*OBJECTIVES*:
(a) In the Cilium operator call stack text, which file is listed next to startKvstoreWatchdog?
(b) Retype the Cilium operator call stack text, beginning at the words "1.3 Call stack" and stopping after "vendor specific IPAM)".

*TEXT EXCERPT*:

'''

Cilium operator, although also named “operator”, actually has nothing to do with Kubernetes operator.
1.3 Call stack
init // operator/flags.go
|-cobra.OnInitialize(option.InitConfig()) // pkg/option/config.go
|-option.InitConfig() // pkg/option/config.go
|-ReadDirConfig
|-MergeConfig
|-viper.MergeConfigMap
runOperator
|-onOperatorStartLeading
onOperatorStartLeading
|-alloc := allocatorProviders[ipamMode] // Get IPAM (e.g. vendor specific IPAM)
|-alloc.Init(ctx) // Init IPAM allocator
|-nodeManager := alloc.Start(&ciliumNodeUpdateImplementation{}) //
| |-instancesAPIResync
| |-instancesAPIs.Resync() // vendor specific handler
| |-m.vpcs = vendorAPI.GetVPCs()
| |-m.subnets = vendorAPI.GetSubnets()
| |-m.instances = vendorAPI.GetInstances()
|
|-startSynchronizingCiliumNodes(nodeManager) // maintain ENI/IP pool for node
| |-ciliumNodeStore, ciliumNodeInformer = NewInformer(
| | cache.ResourceEventHandlerFuncs{
| | AddFunc: func(obj interface{}) {
| | nodeManager.Create(k8s.ObjToCiliumNode(obj))
| | },
| | UpdateFunc: func(oldObj, newObj interface{}) {... },
| | DeleteFunc: func(obj interface{}) {
| | nodeManager.Delete(k8s.ObjToCiliumNode(obj))
| | },
| | },
| | )
| |
| |-go ciliumNodeInformer.Run(wait.NeverStop)
|
|-startSynchronizingServices // operator/k8s_service_sync.go
| |-go JoinSharedStore(ClusterService{}) // pkg/kvstore/store/store.go
| | |-listAndStartWatcher // pkg/kvstore/store/store.go
| | |-go s.watcher // pkg/kvstore/store/store.go
| | |-updateKey // pkg/kvstore/store/store.go
| | |-KeyCreator() // operator/k8s_service_sync.go
| | |-insert to k8sSvcCache
| |-k8s.NewInformer(v1.Service).Run
| | |-insert to k8sSvcCache
| |-k8s.NewInformer(v1.Endpoint).Run
| | |-insert to k8sSvcCache
| |-k8sServiceHandler(k8sSvcCache) // operator/k8s_service_sync.go
| |-create/update/delete key from shared store
|
|-runNodeWatcher // operator/k8s_node.go
| |-JoinSharedStore // pkg/kvstore/store/store.go
| | |-listAndStartWatcher // pkg/kvstore/store/store.go
| | |-go s.watcher // pkg/kvstore/store/store.go
| | |-updateKey // pkg/kvstore/store/store.go
| | |-KeyCreator() //
| | |-insert to cache
| |-k8s.NewInformer(v1.Node).Run
| |-create/update/delete key from shared cache
|
|-startKvstoreWatchdog // operator/kvstore_watchdog.go
| |-go func() {
| | for {
| | RunLocksGC // GC lock-files in kvstore
| | }}()
| |
| |-go func() {
| for {
| kvstore.Client().Update(HeartbeatPath)
| }}()

'''

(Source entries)
'''

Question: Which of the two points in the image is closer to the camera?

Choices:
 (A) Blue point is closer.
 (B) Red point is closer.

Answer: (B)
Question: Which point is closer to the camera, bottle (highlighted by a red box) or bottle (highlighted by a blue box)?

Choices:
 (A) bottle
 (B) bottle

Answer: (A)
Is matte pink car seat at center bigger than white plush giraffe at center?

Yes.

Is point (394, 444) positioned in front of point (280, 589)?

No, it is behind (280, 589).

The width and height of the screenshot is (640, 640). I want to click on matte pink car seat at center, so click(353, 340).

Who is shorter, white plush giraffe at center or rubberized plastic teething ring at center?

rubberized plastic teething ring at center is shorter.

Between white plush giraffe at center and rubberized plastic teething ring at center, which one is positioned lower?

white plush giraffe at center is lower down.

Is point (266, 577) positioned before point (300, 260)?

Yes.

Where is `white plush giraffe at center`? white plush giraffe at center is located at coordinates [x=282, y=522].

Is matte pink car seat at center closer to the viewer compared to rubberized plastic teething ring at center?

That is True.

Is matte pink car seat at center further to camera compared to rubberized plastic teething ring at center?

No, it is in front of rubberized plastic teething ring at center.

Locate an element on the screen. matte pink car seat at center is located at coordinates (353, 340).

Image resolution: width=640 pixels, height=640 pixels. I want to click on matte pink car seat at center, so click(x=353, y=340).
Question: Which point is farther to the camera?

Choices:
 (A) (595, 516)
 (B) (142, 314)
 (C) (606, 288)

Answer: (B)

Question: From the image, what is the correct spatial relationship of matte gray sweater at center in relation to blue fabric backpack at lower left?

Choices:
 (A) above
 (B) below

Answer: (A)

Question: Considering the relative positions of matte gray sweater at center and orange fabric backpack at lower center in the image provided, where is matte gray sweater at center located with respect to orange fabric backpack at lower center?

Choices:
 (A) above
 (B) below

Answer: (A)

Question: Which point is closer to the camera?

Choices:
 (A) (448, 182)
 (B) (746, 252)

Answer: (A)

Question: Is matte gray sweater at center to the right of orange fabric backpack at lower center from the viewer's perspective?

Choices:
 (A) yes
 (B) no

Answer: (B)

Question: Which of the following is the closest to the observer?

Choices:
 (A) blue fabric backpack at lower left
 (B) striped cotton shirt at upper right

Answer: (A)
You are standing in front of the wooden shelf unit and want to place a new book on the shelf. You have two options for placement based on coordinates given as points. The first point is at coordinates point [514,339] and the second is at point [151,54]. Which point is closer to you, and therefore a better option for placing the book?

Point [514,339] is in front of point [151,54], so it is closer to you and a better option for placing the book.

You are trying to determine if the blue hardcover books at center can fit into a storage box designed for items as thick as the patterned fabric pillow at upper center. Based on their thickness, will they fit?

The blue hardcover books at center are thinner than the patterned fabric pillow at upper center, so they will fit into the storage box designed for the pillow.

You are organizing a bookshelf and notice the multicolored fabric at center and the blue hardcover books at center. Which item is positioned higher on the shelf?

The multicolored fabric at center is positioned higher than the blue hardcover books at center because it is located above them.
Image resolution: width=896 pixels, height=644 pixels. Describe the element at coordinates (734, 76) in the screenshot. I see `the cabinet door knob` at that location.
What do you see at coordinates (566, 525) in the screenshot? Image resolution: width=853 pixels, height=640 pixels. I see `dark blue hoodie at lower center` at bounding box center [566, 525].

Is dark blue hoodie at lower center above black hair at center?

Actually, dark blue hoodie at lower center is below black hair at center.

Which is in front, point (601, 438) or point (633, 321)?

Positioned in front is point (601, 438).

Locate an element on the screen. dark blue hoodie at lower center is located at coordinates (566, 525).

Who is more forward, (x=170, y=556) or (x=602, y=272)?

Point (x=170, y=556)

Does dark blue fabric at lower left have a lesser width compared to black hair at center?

'''

*SOLUTION LIST*:
(a) operator/kvstore_watchdog.go

(b)
1.3 Call stack
init // operator/flags.go
|-cobra.OnInitialize(option.InitConfig()) // pkg/option/config.go
|-option.InitConfig() // pkg/option/config.go
|-ReadDirConfig
|-MergeConfig
|-viper.MergeConfigMap
runOperator
|-onOperatorStartLeading
onOperatorStartLeading
|-alloc := allocatorProviders[ipamMode] // Get IPAM (e.g. vendor specific IPAM)